XML Formatter and Viewer
Paste messy or minified XML and get clean, indented markup you can actually read. Prettify normalizes the document locally, lets you browse elements and attributes in a collapsible tree, and converts to JSON in one click. Nothing is uploaded, so paste your XML to begin.
Pretty-print and inspect
A single line of dense XML becomes properly indented markup, with each nested element on its own line so the structure is obvious. Malformed markup is flagged with the line and column of the problem, so an unclosed tag or a stray character takes seconds to locate.
Beyond the raw markup, the tree view lets you fold and expand elements. Attributes are surfaced alongside the elements they belong to, so you can see an element and its attributes together instead of scanning for them in a wall of text.
Convert XML to JSON
One click turns the document into JSON so you can work with it in tools that expect JSON. Elements become object keys, repeated sibling tags become arrays, and attributes are carried across as keys prefixed with an at-sign so they stay distinct from child elements. Text content sits under a dedicated key.

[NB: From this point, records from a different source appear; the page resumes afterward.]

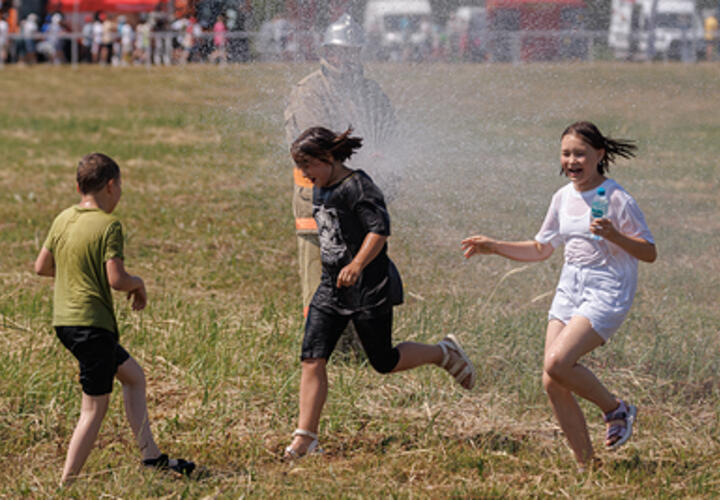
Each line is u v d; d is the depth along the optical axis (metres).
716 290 15.84
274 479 8.98
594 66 35.72
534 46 31.41
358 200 9.34
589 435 9.81
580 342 9.00
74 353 8.73
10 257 17.97
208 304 14.97
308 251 12.33
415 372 11.66
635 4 37.59
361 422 10.41
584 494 8.63
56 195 25.25
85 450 8.70
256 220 22.06
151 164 30.62
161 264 17.83
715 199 24.28
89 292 8.70
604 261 9.14
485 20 28.17
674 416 10.58
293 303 14.85
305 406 9.59
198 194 25.12
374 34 23.88
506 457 9.52
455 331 13.02
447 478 9.09
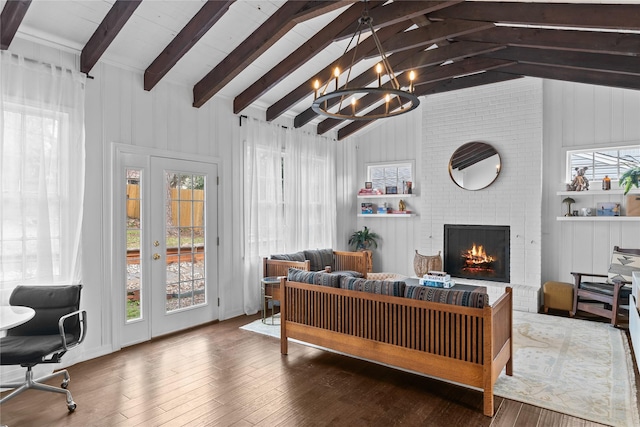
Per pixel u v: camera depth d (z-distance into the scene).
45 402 2.87
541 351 3.84
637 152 5.20
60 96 3.45
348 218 7.45
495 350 2.83
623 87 4.45
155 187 4.31
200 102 4.65
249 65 4.59
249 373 3.37
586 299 5.13
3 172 3.12
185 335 4.41
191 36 3.68
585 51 3.79
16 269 3.18
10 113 3.16
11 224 3.16
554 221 5.64
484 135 6.05
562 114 5.57
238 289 5.29
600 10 3.21
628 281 4.64
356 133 7.51
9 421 2.62
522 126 5.73
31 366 2.81
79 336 3.00
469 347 2.79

Prettify notes the attribute mapping when you convert, so the JSON shape is predictable rather than surprising.
Formatting is free; XPath querying is Pro
Pretty-printing, validating, browsing the tree, and converting to JSON are all part of the free tier. Querying the document with XPath expressions to pull out specific nodes is a separate Pro feature, so nothing on the free path implies XPath is included.
Frequently asked questions
Does the XML formatter cost anything?
No. Pretty-printing, validation, the tree view, and conversion to JSON are all free with no sign-up. XPath queries and side-by-side diff are the Pro features.
Is my XML sent to a server to be formatted?
No. The formatter parses and re-indents your markup entirely on your machine, so a document containing internal data or credentials is never transmitted anywhere.
How are attributes shown and converted?
In the tree, attributes appear on the element they belong to. When you convert to JSON, each attribute becomes a key prefixed with an at-sign so it stays separate from child elements.
Can I run XPath queries here?
XPath querying is a Pro feature. The free tier covers formatting, validation, tree browsing, and conversion, but not XPath expression evaluation.
Can I turn the XML into JSON?
Yes. One click converts XML to JSON, mapping elements to objects, repeated tags to arrays, and attributes to at-sign-prefixed keys.